# Pm-727m



## Milehimachine (Jan 27, 2016)

Has anyone done a belt drive conversion on this mill?  Seriously considering this mill over pm25 but would want to have the belt drive feature to up the rpm a bit.  Any guidance would be appreciated.


----------



## T Bredehoft (Jan 27, 2016)

I have no experience with that swap, but I can testify that the belt drive on the PM25 is really great. It's quiet and smooth. 

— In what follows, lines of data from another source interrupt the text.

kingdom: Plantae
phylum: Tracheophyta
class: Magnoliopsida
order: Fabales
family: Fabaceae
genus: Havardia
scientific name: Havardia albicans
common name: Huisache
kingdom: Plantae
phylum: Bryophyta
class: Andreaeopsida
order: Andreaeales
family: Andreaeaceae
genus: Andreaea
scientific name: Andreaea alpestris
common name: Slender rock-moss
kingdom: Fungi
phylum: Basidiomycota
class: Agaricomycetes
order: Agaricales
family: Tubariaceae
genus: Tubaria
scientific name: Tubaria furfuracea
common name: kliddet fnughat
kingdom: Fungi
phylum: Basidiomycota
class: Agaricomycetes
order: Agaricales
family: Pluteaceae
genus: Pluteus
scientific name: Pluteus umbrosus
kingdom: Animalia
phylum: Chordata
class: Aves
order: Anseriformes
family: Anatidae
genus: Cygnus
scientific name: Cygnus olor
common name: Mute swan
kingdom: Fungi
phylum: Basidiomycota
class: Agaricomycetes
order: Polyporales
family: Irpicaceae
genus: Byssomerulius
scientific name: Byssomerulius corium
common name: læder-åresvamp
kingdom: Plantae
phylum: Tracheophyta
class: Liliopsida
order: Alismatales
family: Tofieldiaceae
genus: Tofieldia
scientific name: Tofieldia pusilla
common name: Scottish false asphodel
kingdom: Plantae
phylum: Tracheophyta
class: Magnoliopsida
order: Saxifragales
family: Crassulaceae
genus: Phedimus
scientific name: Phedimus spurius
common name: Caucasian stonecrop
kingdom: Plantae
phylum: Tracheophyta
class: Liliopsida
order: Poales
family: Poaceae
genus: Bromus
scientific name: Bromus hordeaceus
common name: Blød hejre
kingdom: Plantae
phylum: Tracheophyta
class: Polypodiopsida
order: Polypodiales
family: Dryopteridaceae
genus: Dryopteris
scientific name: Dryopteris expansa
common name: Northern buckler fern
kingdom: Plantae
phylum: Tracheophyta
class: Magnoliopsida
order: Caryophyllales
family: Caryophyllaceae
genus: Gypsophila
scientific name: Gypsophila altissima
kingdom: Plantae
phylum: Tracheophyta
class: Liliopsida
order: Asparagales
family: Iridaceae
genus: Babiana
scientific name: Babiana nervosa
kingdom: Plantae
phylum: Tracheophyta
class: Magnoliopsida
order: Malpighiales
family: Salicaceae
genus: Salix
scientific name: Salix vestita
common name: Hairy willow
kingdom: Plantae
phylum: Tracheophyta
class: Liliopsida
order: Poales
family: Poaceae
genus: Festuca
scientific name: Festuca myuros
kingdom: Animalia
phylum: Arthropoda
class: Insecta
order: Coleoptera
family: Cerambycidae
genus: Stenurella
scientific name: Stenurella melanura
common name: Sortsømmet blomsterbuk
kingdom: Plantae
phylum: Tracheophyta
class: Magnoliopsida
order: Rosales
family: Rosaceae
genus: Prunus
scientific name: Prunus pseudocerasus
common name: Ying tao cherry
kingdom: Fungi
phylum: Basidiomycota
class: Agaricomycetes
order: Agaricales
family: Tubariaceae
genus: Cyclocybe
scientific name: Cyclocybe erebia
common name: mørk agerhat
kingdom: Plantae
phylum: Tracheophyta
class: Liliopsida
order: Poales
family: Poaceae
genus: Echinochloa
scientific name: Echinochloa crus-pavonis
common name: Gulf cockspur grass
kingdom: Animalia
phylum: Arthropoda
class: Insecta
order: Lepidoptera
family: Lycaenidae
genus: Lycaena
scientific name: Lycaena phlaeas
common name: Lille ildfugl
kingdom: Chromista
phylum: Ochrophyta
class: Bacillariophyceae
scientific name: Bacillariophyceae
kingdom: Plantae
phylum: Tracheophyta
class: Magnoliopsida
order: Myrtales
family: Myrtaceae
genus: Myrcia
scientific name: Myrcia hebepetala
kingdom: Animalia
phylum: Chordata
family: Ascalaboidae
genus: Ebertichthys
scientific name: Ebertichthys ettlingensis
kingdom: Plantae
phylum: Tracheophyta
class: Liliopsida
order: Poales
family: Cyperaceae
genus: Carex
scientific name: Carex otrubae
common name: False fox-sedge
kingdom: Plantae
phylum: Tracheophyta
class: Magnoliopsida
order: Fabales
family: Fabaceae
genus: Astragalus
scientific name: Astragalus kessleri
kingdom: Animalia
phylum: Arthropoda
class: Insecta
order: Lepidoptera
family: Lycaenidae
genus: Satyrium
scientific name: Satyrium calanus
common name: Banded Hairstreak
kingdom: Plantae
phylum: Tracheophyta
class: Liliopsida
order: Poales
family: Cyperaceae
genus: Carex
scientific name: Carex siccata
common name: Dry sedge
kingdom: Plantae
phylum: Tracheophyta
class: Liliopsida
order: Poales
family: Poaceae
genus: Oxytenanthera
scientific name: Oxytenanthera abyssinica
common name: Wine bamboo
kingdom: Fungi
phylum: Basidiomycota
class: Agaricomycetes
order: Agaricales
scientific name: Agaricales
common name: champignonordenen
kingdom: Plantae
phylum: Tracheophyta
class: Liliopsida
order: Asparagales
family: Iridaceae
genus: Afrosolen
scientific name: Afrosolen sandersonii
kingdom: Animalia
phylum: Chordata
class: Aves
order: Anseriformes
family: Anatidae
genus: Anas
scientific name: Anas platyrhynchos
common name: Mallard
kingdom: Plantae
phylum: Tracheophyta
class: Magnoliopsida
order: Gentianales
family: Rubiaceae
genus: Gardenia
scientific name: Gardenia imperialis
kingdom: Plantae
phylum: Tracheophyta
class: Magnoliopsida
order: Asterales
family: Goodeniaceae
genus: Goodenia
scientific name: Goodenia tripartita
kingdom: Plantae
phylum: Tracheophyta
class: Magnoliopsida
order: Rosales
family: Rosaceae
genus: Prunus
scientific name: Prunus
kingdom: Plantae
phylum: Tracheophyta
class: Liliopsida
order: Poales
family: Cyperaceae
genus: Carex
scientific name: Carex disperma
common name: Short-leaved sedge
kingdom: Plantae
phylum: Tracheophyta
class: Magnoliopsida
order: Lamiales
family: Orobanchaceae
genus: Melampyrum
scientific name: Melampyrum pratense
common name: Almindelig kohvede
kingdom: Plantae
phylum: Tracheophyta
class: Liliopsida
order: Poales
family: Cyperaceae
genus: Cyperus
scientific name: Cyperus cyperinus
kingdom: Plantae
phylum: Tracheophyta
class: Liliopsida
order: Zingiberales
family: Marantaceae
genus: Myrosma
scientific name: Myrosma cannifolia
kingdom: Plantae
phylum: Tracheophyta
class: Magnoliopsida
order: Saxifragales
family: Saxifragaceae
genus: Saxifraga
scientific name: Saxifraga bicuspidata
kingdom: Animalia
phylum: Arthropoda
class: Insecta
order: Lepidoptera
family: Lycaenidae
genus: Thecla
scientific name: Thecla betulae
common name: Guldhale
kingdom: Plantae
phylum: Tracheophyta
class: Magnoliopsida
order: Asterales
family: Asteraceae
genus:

Check with Matthew on details.


----------



## lpeedin (Jan 28, 2016)

My mini mill has a belt drive which has had me contemplating a conversion for the 727.  I haven't found the 6 speeds to be too limiting, but I do wish I had a speed around 450.  The gap between 320 and 600 would be nicely filled with that one more speed IMHO.  The one issue that would have to be addressed would be the quill travel.  When the quill is lowered, is is fully engulfed down into the housing.  You would have to figure out a way to drive the quill.  At the same time, you would still need to be able to do tool changes, ideally without having to raise the quill each time.


----------



## jer (Mar 31, 2016)

Deleted.


----------



## Greebles (Apr 1, 2016)

I just received my PM-727M earlier this week. I have been playing with the idea of upgrading to a belt-drive with VFD at some point. From just looking over the machine I think it would be fairly straight forward. (From the outside) The real question is how the quill and gear assembly are put together on the inside.


----------